◆ **REQUIRED WORK**: For every line in the material, produce an exact copy.

◆ **RECORDS PROVIDED**:
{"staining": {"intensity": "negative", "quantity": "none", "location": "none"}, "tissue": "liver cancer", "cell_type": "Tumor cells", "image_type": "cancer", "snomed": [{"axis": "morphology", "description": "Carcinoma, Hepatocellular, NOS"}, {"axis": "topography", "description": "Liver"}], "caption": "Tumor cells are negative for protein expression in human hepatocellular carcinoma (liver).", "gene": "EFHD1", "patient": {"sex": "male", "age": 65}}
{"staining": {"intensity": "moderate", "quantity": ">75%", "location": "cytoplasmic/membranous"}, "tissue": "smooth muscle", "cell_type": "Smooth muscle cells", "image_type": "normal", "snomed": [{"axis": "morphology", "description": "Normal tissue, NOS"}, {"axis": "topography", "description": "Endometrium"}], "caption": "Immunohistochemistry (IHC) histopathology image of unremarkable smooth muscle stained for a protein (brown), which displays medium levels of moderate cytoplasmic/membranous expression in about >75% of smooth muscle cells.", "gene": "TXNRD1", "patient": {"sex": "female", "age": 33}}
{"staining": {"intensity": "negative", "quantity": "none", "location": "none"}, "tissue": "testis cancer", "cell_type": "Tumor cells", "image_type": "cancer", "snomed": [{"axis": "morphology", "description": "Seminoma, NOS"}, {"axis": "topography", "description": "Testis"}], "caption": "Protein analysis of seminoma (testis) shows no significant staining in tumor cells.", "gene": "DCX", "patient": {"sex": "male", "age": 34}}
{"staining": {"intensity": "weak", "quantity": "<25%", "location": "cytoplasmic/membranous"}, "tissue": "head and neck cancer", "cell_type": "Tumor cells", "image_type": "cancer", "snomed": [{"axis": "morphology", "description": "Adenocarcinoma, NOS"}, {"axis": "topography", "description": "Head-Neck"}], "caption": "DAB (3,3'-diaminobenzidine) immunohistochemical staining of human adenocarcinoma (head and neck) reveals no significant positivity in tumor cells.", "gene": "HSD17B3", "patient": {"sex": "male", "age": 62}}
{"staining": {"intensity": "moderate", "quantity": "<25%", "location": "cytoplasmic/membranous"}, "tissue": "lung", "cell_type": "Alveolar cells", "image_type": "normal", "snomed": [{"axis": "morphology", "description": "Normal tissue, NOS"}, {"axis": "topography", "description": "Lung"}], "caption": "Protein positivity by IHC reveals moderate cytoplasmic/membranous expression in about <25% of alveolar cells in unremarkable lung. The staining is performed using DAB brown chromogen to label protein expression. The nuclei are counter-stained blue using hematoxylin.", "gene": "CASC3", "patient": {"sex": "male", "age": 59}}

◆ **SOLVED EXERCISE**:
{"staining": {"intensity": "negative", "quantity": "none", "location": "none"}, "tissue": "liver cancer", "cell_type": "Tumor cells", "image_type": "cancer", "snomed": [{"axis": "morphology", "description": "Carcinoma, Hepatocellular, NOS"}, {"axis": "topography", "description": "Liver"}], "caption": "Tumor cells are negative for protein expression in human hepatocellular carcinoma (liver).", "gene": "EFHD1", "patient": {"sex": "male", "age": 65}}
{"staining": {"intensity": "moderate", "quantity": ">75%", "location": "cytoplasmic/membranous"}, "tissue": "smooth muscle", "cell_type": "Smooth muscle cells", "image_type": "normal", "snomed": [{"axis": "morphology", "description": "Normal tissue, NOS"}, {"axis": "topography", "description": "Endometrium"}], "caption": "Immunohistochemistry (IHC) histopathology image of unremarkable smooth muscle stained for a protein (brown), which displays medium levels of moderate cytoplasmic/membranous expression in about >75% of smooth muscle cells.", "gene": "TXNRD1", "patient": {"sex": "female", "age": 33}}
{"staining": {"intensity": "negative", "quantity": "none", "location": "none"}, "tissue": "testis cancer", "cell_type": "Tumor cells", "image_type": "cancer", "snomed": [{"axis": "morphology", "description": "Seminoma, NOS"}, {"axis": "topography", "description": "Testis"}], "caption": "Protein analysis of seminoma (testis) shows no significant staining in tumor cells.", "gene": "DCX", "patient": {"sex": "male", "age": 34}}
{"staining": {"intensity": "weak", "quantity": "<25%", "location": "cytoplasmic/membranous"}, "tissue": "head and neck cancer", "cell_type": "Tumor cells", "image_type": "cancer", "snomed": [{"axis": "morphology", "description": "Adenocarcinoma, NOS"}, {"axis": "topography", "description": "Head-Neck"}], "caption": "DAB (3,3'-diaminobenzidine) immunohistochemical staining of human adenocarcinoma (head and neck) reveals no significant positivity in tumor cells.", "gene": "HSD17B3", "patient": {"sex": "male", "age": 62}}
{"staining": {"intensity": "moderate", "quantity": "<25%", "location": "cytoplasmic/membranous"}, "tissue": "lung", "cell_type": "Alveolar cells", "image_type": "normal", "snomed": [{"axis": "morphology", "description": "Normal tissue, NOS"}, {"axis": "topography", "description": "Lung"}], "caption": "Protein positivity by IHC reveals moderate cytoplasmic/membranous expression in about <25% of alveolar cells in unremarkable lung. The staining is performed using DAB brown chromogen to label protein expression. The nuclei are counter-stained blue using hematoxylin.", "gene": "CASC3", "patient": {"sex": "male", "age": 59}}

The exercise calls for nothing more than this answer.